[Collection entries]
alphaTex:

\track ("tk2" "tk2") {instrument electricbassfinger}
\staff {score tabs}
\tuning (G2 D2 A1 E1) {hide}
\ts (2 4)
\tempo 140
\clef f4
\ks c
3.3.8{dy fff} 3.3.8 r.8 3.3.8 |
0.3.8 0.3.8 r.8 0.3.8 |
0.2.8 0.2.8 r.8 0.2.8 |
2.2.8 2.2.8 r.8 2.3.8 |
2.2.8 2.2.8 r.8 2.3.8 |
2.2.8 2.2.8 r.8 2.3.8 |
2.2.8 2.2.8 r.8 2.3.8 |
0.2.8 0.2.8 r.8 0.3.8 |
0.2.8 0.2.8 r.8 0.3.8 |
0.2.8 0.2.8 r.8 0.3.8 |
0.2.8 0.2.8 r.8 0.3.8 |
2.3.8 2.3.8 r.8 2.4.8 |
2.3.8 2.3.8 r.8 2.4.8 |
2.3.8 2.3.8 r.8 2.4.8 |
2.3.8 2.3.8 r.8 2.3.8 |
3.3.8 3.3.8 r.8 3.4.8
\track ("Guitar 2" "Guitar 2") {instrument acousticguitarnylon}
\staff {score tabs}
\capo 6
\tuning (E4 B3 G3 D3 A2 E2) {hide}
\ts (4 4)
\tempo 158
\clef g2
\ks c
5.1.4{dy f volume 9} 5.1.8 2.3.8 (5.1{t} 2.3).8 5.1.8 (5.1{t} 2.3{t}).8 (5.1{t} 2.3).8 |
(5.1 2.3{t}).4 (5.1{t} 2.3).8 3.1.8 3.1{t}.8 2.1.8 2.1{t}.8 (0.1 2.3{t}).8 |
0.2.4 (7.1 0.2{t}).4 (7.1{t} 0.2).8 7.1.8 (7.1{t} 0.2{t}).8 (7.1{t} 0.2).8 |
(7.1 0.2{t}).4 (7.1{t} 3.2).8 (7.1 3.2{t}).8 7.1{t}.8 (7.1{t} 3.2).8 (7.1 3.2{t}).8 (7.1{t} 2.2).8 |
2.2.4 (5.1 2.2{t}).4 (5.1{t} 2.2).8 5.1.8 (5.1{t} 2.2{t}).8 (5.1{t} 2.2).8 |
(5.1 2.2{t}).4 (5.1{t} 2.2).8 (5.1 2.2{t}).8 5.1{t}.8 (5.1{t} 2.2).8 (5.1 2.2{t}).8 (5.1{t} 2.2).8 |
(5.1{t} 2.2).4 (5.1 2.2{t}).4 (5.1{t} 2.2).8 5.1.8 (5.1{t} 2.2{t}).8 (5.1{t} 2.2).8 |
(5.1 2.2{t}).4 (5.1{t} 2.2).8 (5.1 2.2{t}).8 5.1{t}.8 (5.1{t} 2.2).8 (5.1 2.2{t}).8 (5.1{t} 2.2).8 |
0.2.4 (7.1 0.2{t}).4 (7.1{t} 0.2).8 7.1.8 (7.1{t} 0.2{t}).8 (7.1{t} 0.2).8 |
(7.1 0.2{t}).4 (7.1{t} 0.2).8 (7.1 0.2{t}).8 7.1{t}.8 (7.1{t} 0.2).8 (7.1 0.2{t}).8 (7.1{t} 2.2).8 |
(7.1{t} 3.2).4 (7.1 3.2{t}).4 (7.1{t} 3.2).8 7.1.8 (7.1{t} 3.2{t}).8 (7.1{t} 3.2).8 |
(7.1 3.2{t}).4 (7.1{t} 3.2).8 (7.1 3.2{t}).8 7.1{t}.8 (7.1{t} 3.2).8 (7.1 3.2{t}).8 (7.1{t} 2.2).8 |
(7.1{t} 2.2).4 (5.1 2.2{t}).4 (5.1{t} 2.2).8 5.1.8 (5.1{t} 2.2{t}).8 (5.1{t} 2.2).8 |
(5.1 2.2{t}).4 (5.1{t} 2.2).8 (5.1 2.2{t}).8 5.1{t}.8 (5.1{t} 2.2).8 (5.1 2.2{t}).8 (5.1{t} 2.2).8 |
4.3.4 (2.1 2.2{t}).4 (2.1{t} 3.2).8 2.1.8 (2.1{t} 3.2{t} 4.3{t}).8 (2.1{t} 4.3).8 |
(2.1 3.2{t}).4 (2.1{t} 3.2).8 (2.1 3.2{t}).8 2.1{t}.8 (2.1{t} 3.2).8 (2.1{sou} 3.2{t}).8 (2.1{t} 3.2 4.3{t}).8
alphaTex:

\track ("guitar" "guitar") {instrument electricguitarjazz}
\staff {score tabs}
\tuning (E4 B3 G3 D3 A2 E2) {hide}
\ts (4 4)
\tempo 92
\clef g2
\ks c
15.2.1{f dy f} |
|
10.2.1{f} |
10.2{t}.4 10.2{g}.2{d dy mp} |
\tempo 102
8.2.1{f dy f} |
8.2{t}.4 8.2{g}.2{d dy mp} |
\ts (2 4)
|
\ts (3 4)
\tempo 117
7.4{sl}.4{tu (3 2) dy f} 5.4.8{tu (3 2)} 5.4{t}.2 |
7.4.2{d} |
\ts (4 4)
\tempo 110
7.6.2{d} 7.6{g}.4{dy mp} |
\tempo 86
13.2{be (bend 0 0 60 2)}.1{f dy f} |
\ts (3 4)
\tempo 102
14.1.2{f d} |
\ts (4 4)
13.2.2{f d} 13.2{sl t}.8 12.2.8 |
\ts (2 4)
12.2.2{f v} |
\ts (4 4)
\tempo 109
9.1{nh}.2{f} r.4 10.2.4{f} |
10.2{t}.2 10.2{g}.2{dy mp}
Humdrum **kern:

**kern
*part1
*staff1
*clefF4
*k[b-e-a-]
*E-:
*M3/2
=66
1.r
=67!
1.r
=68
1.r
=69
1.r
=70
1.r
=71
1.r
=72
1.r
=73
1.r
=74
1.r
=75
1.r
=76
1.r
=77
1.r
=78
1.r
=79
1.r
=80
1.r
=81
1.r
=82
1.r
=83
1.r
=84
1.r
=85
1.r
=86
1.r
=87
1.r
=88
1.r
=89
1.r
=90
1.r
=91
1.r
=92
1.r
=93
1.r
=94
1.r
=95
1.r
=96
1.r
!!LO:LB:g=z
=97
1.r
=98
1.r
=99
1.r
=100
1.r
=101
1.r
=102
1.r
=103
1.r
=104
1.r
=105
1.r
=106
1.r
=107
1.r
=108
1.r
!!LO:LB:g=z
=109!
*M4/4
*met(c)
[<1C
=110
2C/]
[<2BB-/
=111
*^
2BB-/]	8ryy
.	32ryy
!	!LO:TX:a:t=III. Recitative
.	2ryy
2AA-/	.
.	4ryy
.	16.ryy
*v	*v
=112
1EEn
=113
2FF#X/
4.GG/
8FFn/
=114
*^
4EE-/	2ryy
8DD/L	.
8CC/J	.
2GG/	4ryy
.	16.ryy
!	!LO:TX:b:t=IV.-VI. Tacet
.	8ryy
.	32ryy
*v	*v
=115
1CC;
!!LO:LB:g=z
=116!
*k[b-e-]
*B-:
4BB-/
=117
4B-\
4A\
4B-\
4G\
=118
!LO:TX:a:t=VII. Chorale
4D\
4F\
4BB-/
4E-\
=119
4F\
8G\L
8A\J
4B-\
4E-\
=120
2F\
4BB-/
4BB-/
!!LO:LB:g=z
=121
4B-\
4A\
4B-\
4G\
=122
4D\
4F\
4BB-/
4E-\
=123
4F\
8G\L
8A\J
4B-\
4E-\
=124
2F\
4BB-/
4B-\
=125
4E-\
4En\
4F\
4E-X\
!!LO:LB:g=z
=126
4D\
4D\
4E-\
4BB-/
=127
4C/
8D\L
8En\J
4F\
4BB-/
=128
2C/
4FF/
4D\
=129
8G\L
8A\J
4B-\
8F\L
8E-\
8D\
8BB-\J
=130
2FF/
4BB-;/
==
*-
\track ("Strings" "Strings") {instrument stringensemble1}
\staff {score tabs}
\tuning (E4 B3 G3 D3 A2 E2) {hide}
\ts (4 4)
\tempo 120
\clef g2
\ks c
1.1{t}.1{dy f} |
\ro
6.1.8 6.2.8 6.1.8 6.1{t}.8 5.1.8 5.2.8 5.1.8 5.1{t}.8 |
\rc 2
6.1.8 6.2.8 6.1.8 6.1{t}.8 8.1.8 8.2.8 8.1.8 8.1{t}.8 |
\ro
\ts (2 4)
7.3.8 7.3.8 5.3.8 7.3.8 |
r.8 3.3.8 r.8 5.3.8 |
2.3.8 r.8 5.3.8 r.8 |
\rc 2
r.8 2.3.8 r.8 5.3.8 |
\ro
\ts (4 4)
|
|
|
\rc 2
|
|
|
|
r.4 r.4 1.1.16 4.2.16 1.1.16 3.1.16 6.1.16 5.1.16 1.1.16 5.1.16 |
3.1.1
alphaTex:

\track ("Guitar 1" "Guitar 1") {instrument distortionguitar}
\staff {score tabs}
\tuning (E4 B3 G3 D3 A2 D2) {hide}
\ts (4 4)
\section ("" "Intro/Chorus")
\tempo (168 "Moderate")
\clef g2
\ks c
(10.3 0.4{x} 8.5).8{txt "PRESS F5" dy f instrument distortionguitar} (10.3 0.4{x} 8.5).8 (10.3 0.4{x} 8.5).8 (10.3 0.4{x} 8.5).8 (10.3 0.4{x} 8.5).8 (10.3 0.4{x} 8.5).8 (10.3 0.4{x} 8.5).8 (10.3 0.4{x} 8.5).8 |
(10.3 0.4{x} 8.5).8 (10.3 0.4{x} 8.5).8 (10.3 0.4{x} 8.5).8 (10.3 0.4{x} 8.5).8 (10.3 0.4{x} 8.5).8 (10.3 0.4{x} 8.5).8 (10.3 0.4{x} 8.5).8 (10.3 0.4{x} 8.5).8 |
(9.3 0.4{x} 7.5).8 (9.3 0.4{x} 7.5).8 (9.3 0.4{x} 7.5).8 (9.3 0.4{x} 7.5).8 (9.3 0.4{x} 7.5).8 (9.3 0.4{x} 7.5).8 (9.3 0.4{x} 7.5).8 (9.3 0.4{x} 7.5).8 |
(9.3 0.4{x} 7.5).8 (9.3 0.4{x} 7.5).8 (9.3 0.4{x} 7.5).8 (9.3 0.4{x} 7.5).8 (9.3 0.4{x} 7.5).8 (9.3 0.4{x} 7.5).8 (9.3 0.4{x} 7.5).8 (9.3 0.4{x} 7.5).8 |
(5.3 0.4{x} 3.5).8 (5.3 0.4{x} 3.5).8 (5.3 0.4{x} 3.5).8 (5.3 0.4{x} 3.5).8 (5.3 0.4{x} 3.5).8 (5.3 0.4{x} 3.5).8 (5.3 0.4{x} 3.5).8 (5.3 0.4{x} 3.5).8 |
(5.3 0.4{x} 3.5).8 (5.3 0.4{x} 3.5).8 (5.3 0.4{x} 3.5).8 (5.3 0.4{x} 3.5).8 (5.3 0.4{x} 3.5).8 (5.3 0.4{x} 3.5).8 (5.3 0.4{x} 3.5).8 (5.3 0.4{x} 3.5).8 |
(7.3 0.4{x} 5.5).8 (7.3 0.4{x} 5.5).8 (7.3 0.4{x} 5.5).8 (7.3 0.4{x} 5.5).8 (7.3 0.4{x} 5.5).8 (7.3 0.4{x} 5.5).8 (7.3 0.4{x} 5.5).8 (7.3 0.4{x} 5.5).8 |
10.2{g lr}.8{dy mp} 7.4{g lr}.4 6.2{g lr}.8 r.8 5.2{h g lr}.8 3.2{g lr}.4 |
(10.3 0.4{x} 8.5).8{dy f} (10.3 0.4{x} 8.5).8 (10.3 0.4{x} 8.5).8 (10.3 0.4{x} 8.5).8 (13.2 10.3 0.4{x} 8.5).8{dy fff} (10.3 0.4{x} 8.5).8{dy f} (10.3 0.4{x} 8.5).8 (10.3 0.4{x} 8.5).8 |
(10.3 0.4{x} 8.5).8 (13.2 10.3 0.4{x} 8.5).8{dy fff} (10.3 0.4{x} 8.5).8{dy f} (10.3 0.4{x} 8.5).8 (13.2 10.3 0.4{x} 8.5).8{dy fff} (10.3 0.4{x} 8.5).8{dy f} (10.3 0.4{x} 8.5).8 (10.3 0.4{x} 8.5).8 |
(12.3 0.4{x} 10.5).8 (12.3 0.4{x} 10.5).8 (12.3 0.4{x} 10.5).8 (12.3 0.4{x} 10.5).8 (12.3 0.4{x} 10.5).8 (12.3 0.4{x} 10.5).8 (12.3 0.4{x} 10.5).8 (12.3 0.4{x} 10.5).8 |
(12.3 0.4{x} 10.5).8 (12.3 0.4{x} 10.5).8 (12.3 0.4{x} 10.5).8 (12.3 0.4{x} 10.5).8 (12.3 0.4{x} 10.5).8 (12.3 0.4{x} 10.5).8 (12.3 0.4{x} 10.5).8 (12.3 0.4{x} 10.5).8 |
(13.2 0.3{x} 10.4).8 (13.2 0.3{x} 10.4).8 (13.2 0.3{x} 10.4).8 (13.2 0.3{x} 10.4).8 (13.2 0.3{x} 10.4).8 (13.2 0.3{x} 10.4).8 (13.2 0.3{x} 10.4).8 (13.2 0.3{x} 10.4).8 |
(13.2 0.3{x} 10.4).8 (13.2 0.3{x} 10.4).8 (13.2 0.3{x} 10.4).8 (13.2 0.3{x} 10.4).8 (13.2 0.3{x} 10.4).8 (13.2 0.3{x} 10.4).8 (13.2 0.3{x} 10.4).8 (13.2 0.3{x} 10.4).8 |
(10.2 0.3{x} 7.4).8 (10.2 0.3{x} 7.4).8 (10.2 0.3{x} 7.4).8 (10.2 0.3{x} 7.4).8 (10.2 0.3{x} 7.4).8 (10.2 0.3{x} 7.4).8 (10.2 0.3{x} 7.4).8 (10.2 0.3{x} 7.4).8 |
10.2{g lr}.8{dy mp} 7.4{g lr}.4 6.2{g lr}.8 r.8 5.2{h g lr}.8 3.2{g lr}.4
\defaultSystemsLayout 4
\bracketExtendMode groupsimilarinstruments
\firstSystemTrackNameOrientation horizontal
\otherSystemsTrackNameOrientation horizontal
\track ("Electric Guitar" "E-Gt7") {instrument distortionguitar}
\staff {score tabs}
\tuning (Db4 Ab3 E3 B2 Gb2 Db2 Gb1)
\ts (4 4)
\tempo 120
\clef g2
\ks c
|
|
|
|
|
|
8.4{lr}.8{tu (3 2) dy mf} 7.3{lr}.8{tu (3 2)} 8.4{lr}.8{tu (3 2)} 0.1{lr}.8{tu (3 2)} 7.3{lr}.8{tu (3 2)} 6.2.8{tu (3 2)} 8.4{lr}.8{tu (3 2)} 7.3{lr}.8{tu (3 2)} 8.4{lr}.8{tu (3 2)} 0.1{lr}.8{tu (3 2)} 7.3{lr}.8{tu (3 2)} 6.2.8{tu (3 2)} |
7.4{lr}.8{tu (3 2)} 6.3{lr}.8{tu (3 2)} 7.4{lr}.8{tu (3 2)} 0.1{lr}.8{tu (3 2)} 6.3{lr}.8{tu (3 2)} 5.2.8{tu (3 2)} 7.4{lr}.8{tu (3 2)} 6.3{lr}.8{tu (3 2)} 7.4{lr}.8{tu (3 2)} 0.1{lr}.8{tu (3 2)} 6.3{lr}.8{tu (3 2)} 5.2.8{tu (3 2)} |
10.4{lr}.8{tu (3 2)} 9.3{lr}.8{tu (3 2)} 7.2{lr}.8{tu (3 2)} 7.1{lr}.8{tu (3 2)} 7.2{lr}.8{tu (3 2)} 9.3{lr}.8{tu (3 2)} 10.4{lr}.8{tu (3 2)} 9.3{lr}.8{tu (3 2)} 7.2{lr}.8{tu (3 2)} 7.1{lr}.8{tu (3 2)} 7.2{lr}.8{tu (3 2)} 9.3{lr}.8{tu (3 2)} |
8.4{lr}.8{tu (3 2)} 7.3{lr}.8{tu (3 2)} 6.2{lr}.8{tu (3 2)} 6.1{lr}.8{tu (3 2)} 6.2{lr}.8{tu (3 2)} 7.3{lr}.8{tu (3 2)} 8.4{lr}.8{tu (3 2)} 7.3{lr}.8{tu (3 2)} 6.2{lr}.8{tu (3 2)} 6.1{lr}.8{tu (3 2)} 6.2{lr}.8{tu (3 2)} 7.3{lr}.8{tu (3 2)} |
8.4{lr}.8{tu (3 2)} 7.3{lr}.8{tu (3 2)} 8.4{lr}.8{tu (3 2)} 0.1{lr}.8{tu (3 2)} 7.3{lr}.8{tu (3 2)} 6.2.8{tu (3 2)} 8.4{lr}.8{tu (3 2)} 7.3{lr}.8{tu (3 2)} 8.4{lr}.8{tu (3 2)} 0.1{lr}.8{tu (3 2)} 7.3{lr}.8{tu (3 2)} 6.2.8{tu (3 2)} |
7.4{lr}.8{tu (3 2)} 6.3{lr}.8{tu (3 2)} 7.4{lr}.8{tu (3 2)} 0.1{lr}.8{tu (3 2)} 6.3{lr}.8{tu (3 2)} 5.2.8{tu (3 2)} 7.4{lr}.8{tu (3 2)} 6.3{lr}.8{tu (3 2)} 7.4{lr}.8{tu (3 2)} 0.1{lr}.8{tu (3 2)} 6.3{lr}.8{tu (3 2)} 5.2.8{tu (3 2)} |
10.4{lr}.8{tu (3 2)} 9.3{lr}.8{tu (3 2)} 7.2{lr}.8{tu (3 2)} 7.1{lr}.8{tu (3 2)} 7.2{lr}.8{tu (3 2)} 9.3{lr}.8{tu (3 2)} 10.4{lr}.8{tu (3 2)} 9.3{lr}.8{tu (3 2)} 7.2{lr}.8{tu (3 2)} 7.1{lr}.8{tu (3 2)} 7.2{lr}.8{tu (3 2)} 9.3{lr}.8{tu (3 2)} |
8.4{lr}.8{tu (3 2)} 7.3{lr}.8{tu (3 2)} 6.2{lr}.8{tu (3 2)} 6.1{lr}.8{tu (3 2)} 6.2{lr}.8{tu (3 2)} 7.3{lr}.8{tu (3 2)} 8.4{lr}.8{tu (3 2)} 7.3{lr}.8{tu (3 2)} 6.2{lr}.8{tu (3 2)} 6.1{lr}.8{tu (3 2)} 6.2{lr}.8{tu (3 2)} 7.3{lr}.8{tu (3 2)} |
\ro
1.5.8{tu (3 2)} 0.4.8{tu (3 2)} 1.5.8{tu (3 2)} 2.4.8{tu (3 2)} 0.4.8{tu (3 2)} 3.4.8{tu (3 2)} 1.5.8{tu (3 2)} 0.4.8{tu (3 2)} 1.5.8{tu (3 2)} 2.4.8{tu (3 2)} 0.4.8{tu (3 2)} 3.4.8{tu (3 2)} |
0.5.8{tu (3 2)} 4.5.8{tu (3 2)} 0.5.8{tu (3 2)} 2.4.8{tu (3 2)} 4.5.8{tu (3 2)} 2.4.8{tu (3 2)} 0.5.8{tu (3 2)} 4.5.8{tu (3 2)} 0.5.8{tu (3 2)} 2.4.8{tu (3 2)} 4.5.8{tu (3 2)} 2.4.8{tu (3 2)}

* [Set problem] Report how many lines in the notation above contain the string "horizontal", with case counting. Give only the number.

* [Solution below] 2